**Извлечённый текст**
-.-.-

География, в понимании Гоголя, это композиция мира, по которой затем разыгрывается история. География, можно заметить, сродни художественным вкусам и построениям Гоголя и придает его работам и заготовкам в области истории тот же стиль и порядок, ту же колоссальность и живописность, которые достигаются путем трансплантации исторических событий на физической карте мира, путем перевода времени на язык пространства, позволяющий разом схватить разделенные веками явления и показать их взаимозависимость в единой картине. Историософские экскурсы Гоголя тем и замечательны: оставаясь на уровне географии, на уровне предисловия к истории, они несут материальные символы и общие контуры исторической жизни в виде творимой на наших глазах пространственной панорамы. Та, наподобие открытых или раздвижных композиций, в исполнение провиденциального плана меняет свои очертания и вводит в поле обзора всё новые и новые кадры всемирного бытия, которое не так развивается, как строится по образу здания, созерцаемое в дальнобойные стекла гоголевской оптики - "вдруг стало видимо далеко во все концы света".
"...Папские миссии проникают в северо-восточную Азию и Африку - и мир открывается почти вдруг во всей своей обширности" ("О преподавании всеобщей истории").
"Почуял он теперь, смутясь, великий перст, пред ним же повергается в прах немеющий человек, - великий перст, чертящий свыше всемирные события. Он вызвал из среды ее же (Италии. - А. Т.) гонимого ее гражданина, бедного генуэзца, который один убил свою отчизну, указав миру неведомую землю и другие широкие пути. Раздался всемирный горизонт, огромным размахом закипели движенья Европы, понеслись вокруг света корабли, двинув могучие северные силы. Осталось пусто Средиземное море; как обмелевшее речное русло, обмелела обойденная Италия" ("Рим").

-.-.-

**Исходные данные**
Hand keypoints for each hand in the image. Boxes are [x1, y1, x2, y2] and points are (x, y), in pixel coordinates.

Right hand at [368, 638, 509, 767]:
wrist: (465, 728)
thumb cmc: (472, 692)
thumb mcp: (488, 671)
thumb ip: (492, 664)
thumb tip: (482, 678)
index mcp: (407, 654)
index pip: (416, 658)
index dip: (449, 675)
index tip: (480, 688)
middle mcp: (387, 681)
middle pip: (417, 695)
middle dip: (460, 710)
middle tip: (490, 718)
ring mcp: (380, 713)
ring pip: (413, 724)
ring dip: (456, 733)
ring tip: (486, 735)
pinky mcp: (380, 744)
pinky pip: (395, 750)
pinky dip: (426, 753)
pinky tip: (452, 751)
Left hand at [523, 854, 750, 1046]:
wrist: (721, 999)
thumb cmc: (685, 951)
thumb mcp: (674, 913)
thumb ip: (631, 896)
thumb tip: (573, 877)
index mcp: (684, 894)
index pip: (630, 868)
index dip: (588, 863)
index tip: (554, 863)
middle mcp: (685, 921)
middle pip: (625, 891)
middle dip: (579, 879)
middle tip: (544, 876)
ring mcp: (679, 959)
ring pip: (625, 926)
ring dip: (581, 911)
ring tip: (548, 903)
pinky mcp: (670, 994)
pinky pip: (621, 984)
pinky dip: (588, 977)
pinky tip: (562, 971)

-.-.-

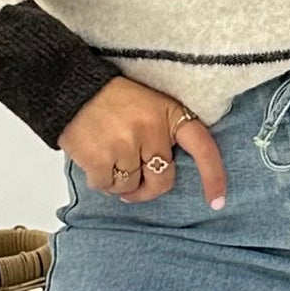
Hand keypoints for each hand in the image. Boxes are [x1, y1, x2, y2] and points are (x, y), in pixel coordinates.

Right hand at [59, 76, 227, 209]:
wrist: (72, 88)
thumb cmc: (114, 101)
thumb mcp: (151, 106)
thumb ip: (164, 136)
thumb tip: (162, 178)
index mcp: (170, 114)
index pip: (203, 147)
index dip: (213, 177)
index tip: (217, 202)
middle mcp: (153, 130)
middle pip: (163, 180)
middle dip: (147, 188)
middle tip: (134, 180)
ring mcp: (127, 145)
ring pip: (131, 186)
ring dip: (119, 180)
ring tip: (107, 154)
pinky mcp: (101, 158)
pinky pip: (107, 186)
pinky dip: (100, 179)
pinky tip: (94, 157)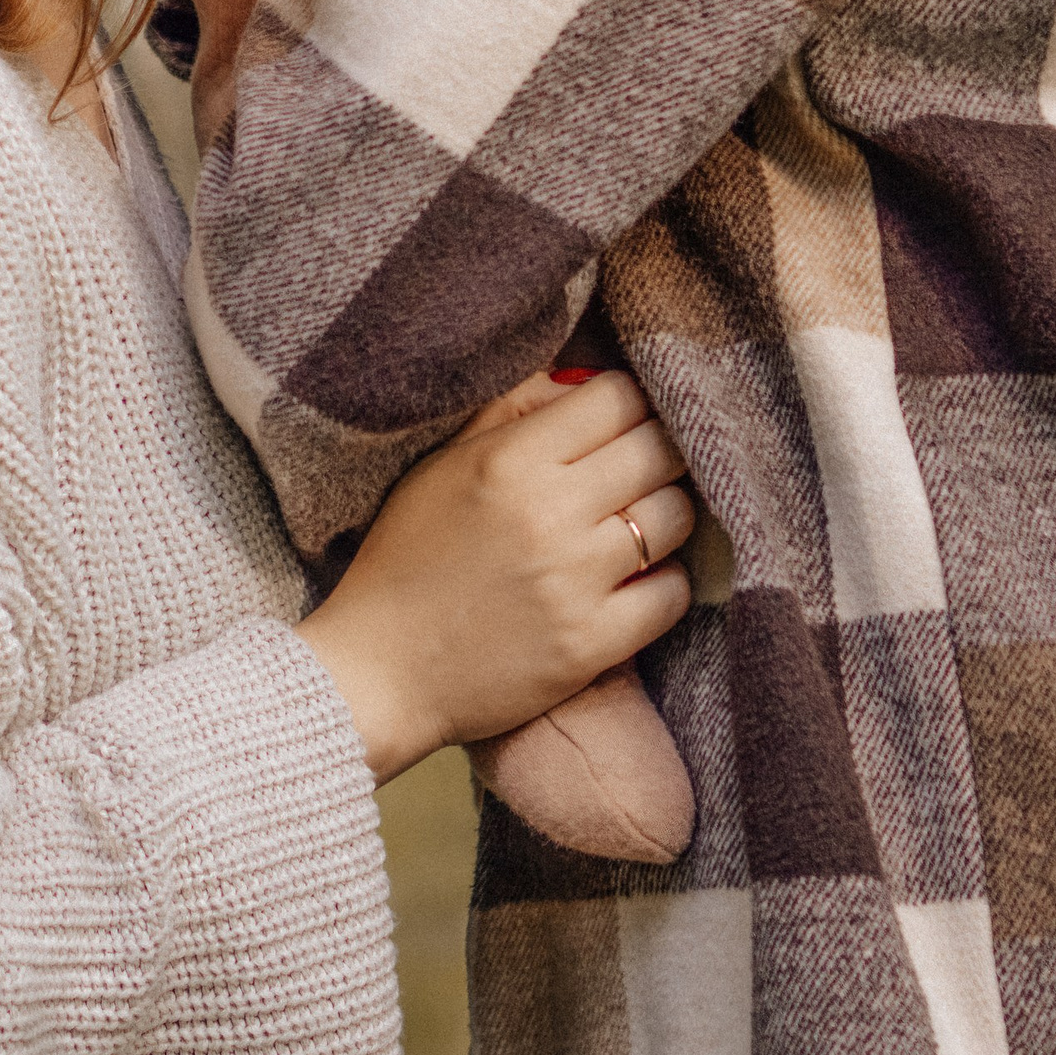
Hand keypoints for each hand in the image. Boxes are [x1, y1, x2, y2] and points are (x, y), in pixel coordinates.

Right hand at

-.-.-

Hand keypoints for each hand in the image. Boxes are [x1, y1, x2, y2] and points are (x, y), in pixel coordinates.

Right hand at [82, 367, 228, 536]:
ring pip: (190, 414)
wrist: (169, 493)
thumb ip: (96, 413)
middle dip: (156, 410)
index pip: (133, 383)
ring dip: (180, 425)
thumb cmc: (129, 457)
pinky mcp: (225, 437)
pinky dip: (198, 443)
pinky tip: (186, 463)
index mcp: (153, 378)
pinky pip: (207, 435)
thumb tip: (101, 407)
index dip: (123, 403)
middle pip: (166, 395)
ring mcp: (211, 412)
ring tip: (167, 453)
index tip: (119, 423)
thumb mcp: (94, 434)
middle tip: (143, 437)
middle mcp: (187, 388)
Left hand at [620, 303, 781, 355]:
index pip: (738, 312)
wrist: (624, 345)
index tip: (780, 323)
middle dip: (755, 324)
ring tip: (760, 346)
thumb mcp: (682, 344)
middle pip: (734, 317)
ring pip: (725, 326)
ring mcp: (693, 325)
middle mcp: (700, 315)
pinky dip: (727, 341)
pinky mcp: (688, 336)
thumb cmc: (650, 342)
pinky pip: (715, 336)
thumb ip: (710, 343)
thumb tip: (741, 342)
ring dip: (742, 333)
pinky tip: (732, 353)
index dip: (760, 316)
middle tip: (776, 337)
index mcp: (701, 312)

-.-.-

**О задании**
Извлеките приведённый выше текст о географии в понимании Гоголя целиком, без единого изменения.

**Решение упражнения**
География, в понимании Гоголя, это композиция мира, по которой затем разыгрывается история. География, можно заметить, сродни художественным вкусам и построениям Гоголя и придает его работам и заготовкам в области истории тот же стиль и порядок, ту же колоссальность и живописность, которые достигаются путем трансплантации исторических событий на физической карте мира, путем перевода времени на язык пространства, позволяющий разом схватить разделенные веками явления и показать их взаимозависимость в единой картине. Историософские экскурсы Гоголя тем и замечательны: оставаясь на уровне географии, на уровне предисловия к истории, они несут материальные символы и общие контуры исторической жизни в виде творимой на наших глазах пространственной панорамы. Та, наподобие открытых или раздвижных композиций, в исполнение провиденциального плана меняет свои очертания и вводит в поле обзора всё новые и новые кадры всемирного бытия, которое не так развивается, как строится по образу здания, созерцаемое в дальнобойные стекла гоголевской оптики - "вдруг стало видимо далеко во все концы света".
"...Папские миссии проникают в северо-восточную Азию и Африку - и мир открывается почти вдруг во всей своей обширности" ("О преподавании всеобщей истории").
"Почуял он теперь, смутясь, великий перст, пред ним же повергается в прах немеющий человек, - великий перст, чертящий свыше всемирные события. Он вызвал из среды ее же (Италии. - А. Т.) гонимого ее гражданина, бедного генуэзца, который один убил свою отчизну, указав миру неведомую землю и другие широкие пути. Раздался всемирный горизонт, огромным размахом закипели движенья Европы, понеслись вокруг света корабли, двинув могучие северные силы. Осталось пусто Средиземное море; как обмелевшее речное русло, обмелела обойденная Италия" ("Рим").